Maybe it is the number of runs... How many runs did you try before obtaining the best results for each of the columns ?

ghost commented 5 years ago

Well, we definitely do a lot of runs on the validation set. However, we also do multitask learning, which we output all the values at the same time as opposed to just one value at a time. Helps a bit with the performance. I think 50 epochs is also too low, we were doing around 2500 and picked the best validation one. Hope this helps. Keep us in the loop of how the experiments go.

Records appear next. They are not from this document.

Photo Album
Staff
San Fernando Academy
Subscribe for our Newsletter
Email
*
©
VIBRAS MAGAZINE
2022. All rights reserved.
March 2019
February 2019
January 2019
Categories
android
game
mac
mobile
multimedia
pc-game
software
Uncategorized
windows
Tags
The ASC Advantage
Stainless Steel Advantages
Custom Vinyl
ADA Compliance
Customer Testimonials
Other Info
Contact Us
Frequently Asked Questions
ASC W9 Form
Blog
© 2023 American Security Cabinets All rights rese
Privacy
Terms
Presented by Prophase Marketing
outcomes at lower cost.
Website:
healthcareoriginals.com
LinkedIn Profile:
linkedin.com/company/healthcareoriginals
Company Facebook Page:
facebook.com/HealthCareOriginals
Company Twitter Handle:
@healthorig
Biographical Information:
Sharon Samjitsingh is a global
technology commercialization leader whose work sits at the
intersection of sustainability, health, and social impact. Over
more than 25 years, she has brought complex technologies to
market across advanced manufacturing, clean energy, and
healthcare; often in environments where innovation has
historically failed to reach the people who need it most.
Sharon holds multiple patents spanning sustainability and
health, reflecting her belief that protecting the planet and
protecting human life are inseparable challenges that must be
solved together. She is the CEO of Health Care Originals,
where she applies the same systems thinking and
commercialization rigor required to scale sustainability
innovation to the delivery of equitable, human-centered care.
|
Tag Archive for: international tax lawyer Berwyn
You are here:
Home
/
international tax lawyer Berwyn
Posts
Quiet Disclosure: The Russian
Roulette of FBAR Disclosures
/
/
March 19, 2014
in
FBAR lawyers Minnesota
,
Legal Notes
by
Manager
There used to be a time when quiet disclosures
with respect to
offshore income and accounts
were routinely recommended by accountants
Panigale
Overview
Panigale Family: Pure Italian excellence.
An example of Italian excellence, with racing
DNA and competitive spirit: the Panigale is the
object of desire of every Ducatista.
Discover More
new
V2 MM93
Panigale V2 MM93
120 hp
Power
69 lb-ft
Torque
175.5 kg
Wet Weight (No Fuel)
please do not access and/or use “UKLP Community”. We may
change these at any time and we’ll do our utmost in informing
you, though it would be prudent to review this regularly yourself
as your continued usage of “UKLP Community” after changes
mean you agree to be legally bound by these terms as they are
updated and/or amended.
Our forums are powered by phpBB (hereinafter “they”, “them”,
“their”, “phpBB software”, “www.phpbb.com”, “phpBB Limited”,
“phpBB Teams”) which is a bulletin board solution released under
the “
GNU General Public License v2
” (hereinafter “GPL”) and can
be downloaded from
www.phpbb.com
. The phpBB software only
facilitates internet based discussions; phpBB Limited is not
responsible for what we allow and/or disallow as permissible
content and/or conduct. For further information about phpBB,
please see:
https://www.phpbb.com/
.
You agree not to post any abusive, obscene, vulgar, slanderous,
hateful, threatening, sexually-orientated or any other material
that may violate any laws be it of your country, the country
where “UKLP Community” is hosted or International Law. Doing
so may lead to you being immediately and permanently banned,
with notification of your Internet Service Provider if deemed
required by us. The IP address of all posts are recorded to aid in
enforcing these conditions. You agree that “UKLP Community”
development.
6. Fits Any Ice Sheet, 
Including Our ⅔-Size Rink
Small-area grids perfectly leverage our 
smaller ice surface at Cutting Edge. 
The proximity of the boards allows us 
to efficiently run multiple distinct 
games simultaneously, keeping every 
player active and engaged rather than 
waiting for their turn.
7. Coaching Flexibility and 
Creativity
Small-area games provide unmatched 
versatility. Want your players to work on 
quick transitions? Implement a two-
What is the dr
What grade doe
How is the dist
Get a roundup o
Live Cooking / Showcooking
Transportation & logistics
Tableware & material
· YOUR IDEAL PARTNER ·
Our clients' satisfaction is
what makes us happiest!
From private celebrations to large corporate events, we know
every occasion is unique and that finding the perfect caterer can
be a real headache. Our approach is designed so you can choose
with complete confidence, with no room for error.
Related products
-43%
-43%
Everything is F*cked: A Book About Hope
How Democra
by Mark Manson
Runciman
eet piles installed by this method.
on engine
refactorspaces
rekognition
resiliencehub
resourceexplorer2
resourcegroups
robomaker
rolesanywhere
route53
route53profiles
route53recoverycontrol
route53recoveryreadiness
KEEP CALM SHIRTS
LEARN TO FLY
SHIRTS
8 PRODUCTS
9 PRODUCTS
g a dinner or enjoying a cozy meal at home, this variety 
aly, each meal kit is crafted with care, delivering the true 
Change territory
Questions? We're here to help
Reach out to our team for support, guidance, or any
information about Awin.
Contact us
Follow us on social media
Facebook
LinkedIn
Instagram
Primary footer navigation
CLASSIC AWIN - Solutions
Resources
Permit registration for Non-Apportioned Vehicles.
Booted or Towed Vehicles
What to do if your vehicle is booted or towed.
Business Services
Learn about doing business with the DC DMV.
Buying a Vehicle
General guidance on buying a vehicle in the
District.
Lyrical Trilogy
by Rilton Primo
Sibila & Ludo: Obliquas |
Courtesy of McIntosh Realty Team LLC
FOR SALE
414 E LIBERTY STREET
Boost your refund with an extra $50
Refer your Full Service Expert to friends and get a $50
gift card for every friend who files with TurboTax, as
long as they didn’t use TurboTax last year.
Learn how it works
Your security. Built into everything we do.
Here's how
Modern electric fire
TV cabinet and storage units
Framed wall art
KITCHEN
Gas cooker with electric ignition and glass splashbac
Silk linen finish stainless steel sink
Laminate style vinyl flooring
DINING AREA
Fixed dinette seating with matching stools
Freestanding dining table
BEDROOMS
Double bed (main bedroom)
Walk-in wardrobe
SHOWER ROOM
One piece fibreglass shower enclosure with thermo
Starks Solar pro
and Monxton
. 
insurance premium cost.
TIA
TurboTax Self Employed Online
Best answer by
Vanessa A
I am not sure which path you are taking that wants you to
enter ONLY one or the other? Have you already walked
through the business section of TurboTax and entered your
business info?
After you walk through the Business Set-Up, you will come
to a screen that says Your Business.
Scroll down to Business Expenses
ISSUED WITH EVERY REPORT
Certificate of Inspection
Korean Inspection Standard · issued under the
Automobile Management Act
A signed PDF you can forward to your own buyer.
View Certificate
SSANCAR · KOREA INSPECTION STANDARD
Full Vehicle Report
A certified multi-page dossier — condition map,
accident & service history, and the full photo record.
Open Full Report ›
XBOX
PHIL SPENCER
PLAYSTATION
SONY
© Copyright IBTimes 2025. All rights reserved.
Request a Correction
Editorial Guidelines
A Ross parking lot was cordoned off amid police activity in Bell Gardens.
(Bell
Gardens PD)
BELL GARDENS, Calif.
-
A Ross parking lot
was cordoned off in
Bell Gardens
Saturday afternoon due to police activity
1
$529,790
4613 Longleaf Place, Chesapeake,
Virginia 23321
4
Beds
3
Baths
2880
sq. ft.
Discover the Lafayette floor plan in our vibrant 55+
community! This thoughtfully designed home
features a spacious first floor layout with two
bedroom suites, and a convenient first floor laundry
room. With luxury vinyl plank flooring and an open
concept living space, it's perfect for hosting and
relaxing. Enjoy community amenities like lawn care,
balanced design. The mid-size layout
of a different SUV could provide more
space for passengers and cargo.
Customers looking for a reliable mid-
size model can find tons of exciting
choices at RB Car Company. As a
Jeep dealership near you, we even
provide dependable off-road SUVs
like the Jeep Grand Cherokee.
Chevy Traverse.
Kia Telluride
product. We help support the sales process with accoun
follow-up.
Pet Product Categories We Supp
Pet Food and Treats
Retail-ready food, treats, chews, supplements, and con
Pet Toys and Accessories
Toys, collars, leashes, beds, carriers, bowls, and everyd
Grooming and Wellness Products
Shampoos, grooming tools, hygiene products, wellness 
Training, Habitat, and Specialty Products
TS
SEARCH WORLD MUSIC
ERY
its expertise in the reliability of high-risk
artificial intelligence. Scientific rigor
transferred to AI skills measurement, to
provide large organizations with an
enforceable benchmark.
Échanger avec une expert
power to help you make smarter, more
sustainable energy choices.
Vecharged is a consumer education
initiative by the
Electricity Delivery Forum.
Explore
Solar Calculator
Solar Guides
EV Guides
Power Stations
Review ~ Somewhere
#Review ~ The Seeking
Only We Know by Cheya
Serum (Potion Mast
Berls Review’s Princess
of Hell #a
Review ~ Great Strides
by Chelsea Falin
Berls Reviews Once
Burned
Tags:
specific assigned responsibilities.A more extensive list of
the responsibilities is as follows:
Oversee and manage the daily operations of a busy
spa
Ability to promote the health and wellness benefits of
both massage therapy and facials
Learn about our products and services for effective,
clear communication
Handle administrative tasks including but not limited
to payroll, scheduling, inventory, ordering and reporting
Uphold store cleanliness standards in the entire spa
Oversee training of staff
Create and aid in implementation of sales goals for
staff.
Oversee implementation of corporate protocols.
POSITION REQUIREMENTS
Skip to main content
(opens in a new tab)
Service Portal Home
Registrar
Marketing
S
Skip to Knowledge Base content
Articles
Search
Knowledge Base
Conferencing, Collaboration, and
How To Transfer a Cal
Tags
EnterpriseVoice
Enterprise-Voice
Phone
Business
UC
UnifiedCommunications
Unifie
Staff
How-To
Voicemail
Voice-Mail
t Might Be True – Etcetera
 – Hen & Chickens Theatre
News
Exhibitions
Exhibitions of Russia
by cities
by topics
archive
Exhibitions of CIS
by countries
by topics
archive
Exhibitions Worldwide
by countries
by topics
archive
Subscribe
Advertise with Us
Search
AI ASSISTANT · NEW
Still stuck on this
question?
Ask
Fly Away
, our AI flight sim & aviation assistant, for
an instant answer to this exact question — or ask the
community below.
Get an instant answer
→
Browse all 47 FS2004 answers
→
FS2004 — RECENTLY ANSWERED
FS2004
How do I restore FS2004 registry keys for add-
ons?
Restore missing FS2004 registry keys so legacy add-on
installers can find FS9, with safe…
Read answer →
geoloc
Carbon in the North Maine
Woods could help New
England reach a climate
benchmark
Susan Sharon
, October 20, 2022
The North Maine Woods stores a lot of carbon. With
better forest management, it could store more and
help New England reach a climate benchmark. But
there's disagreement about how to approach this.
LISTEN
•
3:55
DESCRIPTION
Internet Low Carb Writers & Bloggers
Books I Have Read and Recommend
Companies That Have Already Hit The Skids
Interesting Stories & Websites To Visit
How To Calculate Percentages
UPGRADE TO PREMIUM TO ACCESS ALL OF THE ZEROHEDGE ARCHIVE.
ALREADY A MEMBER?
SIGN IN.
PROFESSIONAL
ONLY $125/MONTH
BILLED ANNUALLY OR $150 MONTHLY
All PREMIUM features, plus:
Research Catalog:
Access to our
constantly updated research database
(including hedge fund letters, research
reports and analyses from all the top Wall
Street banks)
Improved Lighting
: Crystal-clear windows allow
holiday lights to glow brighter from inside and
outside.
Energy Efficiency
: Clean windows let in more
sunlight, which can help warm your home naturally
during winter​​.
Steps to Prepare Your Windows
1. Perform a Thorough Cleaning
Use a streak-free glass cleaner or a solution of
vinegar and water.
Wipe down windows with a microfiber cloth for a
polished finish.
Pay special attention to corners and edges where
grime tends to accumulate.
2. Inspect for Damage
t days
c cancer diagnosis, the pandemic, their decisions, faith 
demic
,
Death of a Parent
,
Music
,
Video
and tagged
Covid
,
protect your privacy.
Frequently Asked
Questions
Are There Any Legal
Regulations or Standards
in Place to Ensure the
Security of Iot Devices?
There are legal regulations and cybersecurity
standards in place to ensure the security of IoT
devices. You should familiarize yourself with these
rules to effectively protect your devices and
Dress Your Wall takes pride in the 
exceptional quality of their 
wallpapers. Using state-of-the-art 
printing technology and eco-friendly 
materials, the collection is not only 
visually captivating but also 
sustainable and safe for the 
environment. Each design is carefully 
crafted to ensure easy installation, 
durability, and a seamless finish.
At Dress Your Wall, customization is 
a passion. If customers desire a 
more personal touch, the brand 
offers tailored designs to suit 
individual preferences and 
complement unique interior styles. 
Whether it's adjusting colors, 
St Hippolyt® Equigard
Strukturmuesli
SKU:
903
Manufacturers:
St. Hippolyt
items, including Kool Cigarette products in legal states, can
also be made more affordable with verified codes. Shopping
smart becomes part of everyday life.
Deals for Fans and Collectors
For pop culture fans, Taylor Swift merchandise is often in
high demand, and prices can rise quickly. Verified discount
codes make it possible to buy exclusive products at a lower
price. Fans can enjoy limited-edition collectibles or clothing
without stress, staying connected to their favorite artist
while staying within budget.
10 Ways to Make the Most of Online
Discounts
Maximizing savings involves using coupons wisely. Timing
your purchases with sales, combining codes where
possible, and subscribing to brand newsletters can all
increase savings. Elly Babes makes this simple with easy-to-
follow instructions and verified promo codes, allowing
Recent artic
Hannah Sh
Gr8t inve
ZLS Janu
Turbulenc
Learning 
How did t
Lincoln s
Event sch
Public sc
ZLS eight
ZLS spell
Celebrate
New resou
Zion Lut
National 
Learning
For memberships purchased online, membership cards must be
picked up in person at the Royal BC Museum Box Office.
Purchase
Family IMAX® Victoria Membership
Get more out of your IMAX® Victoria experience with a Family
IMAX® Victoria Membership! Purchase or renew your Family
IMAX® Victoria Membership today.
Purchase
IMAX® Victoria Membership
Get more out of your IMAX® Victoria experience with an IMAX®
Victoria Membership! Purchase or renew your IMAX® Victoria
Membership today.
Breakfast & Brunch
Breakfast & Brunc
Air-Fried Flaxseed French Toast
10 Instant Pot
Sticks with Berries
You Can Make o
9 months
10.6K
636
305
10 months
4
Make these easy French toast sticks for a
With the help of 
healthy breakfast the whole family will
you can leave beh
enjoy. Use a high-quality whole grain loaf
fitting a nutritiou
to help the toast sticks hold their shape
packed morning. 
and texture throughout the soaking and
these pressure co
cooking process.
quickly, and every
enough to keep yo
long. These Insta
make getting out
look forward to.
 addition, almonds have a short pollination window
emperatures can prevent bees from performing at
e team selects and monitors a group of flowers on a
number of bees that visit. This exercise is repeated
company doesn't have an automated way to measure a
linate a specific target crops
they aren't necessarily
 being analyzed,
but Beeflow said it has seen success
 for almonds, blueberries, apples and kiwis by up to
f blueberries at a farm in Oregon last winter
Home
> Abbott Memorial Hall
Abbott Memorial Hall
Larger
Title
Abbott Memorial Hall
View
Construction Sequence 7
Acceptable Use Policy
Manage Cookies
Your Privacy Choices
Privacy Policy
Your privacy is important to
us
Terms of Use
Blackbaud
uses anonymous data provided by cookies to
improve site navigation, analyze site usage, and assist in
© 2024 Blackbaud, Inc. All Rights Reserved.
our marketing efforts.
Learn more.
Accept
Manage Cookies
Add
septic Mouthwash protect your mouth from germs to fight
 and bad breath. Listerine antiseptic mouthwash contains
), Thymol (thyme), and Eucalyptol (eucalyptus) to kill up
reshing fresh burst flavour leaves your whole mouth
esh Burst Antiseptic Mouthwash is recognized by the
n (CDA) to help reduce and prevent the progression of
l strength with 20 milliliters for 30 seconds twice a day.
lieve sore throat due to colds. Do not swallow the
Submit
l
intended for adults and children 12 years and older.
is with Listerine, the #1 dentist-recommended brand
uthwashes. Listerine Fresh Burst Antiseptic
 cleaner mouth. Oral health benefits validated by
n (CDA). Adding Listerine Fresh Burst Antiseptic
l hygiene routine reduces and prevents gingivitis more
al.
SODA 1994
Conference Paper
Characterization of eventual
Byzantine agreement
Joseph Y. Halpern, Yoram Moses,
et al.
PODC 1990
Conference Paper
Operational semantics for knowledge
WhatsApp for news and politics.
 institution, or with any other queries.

valbarriere commented 5 years ago

Ok, thanks for the informations.

In order to summarize : multitask learning over the different traits, each model ran for 2500 epochs (50 times more than for MOSI where you stopped at 50 epochs, that seems a lot) and you took the best on the validation set. You did that “definitely a lot of times” regarding different hyper parameters values.

Since you did multi-task learning, is it one only model that can reach the best performances for all the speaker traits or are there several best models learned in a multitask fashioned way (one per trait for example) ?

I keep you in touch about the results. Thanks again

ghost commented 5 years ago

@valbarriere great. Yes we pick the best for each trait, there is no single model that does best. In a way, we use other POM labels to help with the training (the other POM labels are not inputs to the model but outputs). Goes without saying that baselines in our tables also do the same for training.